#### [Collected data entries]
## Begin

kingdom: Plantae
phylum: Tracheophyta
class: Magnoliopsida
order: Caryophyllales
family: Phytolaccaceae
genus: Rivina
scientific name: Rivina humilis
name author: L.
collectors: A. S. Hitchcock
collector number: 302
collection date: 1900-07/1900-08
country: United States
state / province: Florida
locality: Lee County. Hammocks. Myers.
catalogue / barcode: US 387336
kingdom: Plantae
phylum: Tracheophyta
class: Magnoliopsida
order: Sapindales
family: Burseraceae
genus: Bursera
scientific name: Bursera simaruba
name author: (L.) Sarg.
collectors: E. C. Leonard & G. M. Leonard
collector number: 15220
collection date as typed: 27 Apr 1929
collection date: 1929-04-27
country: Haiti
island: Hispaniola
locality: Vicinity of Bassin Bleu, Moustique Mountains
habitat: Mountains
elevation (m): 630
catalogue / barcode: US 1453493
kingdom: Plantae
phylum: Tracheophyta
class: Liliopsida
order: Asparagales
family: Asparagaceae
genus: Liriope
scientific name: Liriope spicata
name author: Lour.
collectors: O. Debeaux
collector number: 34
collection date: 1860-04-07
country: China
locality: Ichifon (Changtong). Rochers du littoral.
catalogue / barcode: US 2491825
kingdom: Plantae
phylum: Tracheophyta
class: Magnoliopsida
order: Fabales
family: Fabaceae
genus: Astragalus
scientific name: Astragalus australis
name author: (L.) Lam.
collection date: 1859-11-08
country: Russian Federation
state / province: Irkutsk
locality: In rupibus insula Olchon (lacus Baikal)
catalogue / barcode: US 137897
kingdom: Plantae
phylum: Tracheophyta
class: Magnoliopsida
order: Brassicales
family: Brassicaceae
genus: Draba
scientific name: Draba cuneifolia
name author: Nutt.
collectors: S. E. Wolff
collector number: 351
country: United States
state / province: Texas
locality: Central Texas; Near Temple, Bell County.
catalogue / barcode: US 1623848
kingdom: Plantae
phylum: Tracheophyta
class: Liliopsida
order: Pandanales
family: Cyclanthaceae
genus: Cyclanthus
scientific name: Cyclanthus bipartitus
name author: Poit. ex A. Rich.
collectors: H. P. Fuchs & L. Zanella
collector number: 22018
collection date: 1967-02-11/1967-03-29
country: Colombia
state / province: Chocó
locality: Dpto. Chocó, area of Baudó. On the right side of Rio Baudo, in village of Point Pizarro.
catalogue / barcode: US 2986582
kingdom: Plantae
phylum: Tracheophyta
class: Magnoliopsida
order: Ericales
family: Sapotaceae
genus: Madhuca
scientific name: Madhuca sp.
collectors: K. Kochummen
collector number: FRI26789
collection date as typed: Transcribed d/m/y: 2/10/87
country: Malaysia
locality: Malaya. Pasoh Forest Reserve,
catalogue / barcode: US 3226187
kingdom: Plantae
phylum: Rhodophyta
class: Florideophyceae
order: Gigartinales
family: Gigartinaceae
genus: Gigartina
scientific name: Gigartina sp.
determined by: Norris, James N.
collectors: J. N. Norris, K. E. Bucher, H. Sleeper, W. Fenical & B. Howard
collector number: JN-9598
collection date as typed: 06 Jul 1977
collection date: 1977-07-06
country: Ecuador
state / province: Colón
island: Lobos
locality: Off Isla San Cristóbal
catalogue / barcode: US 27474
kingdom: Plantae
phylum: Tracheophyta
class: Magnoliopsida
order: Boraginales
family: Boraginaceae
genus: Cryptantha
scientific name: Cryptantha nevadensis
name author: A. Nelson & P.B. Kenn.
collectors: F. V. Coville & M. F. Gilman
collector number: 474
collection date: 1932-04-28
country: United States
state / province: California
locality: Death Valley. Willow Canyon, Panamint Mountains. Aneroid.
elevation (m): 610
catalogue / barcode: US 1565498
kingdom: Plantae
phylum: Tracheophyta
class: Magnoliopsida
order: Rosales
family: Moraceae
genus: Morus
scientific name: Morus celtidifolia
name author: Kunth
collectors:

## End

#### [STATED EXERCISE]
Please output the lines of the entries above as a numbered list, from the line containing "family: Boraginaceae" up to and including the last line of the entries. Skip any blank lines.

#### [ANSWER]
1. family: Boraginaceae
2. genus: Cryptantha
3. scientific name: Cryptantha nevadensis
4. name author: A. Nelson & P.B. Kenn.
5. collectors: F. V. Coville & M. F. Gilman
6. collector number: 474
7. collection date: 1932-04-28
8. country: United States
9. state / province: California
10. locality: Death Valley. Willow Canyon, Panamint Mountains. Aneroid.
11. elevation (m): 610
12. catalogue / barcode: US 1565498
13. kingdom: Plantae
14. phylum: Tracheophyta
15. class: Magnoliopsida
16. order: Rosales
17. family: Moraceae
18. genus: Morus
19. scientific name: Morus celtidifolia
20. name author: Kunth
21. collectors:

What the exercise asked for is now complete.